BEGIN
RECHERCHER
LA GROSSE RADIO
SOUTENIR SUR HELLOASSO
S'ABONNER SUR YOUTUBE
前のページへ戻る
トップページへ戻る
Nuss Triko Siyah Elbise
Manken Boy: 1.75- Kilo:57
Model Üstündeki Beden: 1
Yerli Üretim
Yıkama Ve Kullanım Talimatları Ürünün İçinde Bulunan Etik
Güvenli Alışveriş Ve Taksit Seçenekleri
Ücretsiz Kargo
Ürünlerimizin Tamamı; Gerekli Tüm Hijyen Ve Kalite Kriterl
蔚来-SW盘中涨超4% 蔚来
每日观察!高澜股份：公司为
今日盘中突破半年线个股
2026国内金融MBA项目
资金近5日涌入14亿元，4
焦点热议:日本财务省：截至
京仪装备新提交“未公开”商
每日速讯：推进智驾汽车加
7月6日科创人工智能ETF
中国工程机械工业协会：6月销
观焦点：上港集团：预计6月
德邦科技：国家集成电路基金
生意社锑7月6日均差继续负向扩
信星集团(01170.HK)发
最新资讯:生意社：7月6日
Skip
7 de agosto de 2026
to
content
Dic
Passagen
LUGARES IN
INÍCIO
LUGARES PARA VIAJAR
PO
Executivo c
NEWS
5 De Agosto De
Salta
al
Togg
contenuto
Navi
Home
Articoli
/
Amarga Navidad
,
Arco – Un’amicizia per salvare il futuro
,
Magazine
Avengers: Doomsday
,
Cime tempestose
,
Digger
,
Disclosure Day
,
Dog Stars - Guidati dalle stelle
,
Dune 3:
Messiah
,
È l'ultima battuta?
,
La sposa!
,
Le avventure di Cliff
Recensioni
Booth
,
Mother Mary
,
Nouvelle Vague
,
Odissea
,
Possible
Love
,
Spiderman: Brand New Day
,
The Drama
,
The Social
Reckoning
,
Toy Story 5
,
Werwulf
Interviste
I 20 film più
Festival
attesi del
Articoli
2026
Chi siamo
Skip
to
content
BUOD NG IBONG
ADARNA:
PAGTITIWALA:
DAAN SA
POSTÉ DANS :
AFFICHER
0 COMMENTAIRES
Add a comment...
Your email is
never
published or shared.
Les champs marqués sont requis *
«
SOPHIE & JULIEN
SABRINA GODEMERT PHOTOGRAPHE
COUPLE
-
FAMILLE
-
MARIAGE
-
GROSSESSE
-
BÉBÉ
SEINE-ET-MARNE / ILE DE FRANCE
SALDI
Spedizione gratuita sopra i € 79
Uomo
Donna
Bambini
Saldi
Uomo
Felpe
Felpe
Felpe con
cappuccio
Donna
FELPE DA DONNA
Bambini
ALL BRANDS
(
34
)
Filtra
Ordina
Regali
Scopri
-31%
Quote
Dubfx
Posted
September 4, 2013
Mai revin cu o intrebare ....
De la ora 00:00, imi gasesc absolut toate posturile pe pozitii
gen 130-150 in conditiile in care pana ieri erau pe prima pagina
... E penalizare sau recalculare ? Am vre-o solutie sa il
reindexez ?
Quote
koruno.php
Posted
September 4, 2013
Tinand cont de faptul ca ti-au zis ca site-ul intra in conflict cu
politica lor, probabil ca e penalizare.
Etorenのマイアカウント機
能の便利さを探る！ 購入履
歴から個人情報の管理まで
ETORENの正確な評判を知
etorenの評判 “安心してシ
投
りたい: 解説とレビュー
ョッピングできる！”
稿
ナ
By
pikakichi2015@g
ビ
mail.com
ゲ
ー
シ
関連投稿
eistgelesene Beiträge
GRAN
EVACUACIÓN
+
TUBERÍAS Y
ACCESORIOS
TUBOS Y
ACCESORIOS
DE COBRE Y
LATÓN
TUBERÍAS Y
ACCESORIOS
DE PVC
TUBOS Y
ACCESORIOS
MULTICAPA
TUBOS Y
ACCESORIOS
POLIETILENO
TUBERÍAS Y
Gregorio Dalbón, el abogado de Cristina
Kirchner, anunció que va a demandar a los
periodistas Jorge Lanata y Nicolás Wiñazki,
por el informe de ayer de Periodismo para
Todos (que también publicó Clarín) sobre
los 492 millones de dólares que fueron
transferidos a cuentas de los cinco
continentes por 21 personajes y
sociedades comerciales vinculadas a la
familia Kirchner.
END
■ Problem ■
Can you rewrite every line of the items above as a numbered list, leaving out any blank lines?

■ Finished exercise ■
1. RECHERCHER
2. LA GROSSE RADIO
3. SOUTENIR SUR HELLOASSO
4. S'ABONNER SUR YOUTUBE
5. 前のページへ戻る
6. トップページへ戻る
7. Nuss Triko Siyah Elbise
8. Manken Boy: 1.75- Kilo:57
9. Model Üstündeki Beden: 1
10. Yerli Üretim
11. Yıkama Ve Kullanım Talimatları Ürünün İçinde Bulunan Etik
12. Güvenli Alışveriş Ve Taksit Seçenekleri
13. Ücretsiz Kargo
14. Ürünlerimizin Tamamı; Gerekli Tüm Hijyen Ve Kalite Kriterl
15. 蔚来-SW盘中涨超4% 蔚来
16. 每日观察!高澜股份：公司为
17. 今日盘中突破半年线个股
18. 2026国内金融MBA项目
19. 资金近5日涌入14亿元，4
20. 焦点热议:日本财务省：截至
21. 京仪装备新提交“未公开”商
22. 每日速讯：推进智驾汽车加
23. 7月6日科创人工智能ETF
24. 中国工程机械工业协会：6月销
25. 观焦点：上港集团：预计6月
26. 德邦科技：国家集成电路基金
27. 生意社锑7月6日均差继续负向扩
28. 信星集团(01170.HK)发
29. 最新资讯:生意社：7月6日
30. Skip
31. 7 de agosto de 2026
32. to
33. content
34. Dic
35. Passagen
36. LUGARES IN
37. INÍCIO
38. LUGARES PARA VIAJAR
39. PO
40. Executivo c
41. NEWS
42. 5 De Agosto De
43. Salta
44. al
45. Togg
46. contenuto
47. Navi
48. Home
49. Articoli
50. /
51. Amarga Navidad
52. ,
53. Arco – Un’amicizia per salvare il futuro
54. ,
55. Magazine
56. Avengers: Doomsday
57. ,
58. Cime tempestose
59. ,
60. Digger
61. ,
62. Disclosure Day
63. ,
64. Dog Stars - Guidati dalle stelle
65. ,
66. Dune 3:
67. Messiah
68. ,
69. È l'ultima battuta?
70. ,
71. La sposa!
72. ,
73. Le avventure di Cliff
74. Recensioni
75. Booth
76. ,
77. Mother Mary
78. ,
79. Nouvelle Vague
80. ,
81. Odissea
82. ,
83. Possible
84. Love
85. ,
86. Spiderman: Brand New Day
87. ,
88. The Drama
89. ,
90. The Social
91. Reckoning
92. ,
93. Toy Story 5
94. ,
95. Werwulf
96. Interviste
97. I 20 film più
98. Festival
99. attesi del
100. Articoli
101. 2026
102. Chi siamo
103. Skip
104. to
105. content
106. BUOD NG IBONG
107. ADARNA:
108. PAGTITIWALA:
109. DAAN SA
110. POSTÉ DANS :
111. AFFICHER
112. 0 COMMENTAIRES
113. Add a comment...
114. Your email is
115. never
116. published or shared.
117. Les champs marqués sont requis *
118. «
119. SOPHIE & JULIEN
120. SABRINA GODEMERT PHOTOGRAPHE
121. COUPLE
122. -
123. FAMILLE
124. -
125. MARIAGE
126. -
127. GROSSESSE
128. -
129. BÉBÉ
130. SEINE-ET-MARNE / ILE DE FRANCE
131. SALDI
132. Spedizione gratuita sopra i € 79
133. Uomo
134. Donna
135. Bambini
136. Saldi
137. Uomo
138. Felpe
139. Felpe
140. Felpe con
141. cappuccio
142. Donna
143. FELPE DA DONNA
144. Bambini
145. ALL BRANDS
146. (
147. 34
148. )
149. Filtra
150. Ordina
151. Regali
152. Scopri
153. -31%
154. Quote
155. Dubfx
156. Posted
157. September 4, 2013
158. Mai revin cu o intrebare ....
159. De la ora 00:00, imi gasesc absolut toate posturile pe pozitii
160. gen 130-150 in conditiile in care pana ieri erau pe prima pagina
161. ... E penalizare sau recalculare ? Am vre-o solutie sa il
162. reindexez ?
163. Quote
164. koruno.php
165. Posted
166. September 4, 2013
167. Tinand cont de faptul ca ti-au zis ca site-ul intra in conflict cu
168. politica lor, probabil ca e penalizare.
169. Etorenのマイアカウント機
170. 能の便利さを探る！ 購入履
171. 歴から個人情報の管理まで
172. ETORENの正確な評判を知
173. etorenの評判 “安心してシ
174. 投
175. りたい: 解説とレビュー
176. ョッピングできる！”
177. 稿
178. ナ
179. By
180. pikakichi2015@g
181. ビ
182. mail.com
183. ゲ
184. ー
185. シ
186. 関連投稿
187. eistgelesene Beiträge
188. GRAN
189. EVACUACIÓN
190. +
191. TUBERÍAS Y
192. ACCESORIOS
193. TUBOS Y
194. ACCESORIOS
195. DE COBRE Y
196. LATÓN
197. TUBERÍAS Y
198. ACCESORIOS
199. DE PVC
200. TUBOS Y
201. ACCESORIOS
202. MULTICAPA
203. TUBOS Y
204. ACCESORIOS
205. POLIETILENO
206. TUBERÍAS Y
207. Gregorio Dalbón, el abogado de Cristina
208. Kirchner, anunció que va a demandar a los
209. periodistas Jorge Lanata y Nicolás Wiñazki,
210. por el informe de ayer de Periodismo para
211. Todos (que también publicó Clarín) sobre
212. los 492 millones de dólares que fueron
213. transferidos a cuentas de los cinco
214. continentes por 21 personajes y
215. sociedades comerciales vinculadas a la
216. familia Kirchner.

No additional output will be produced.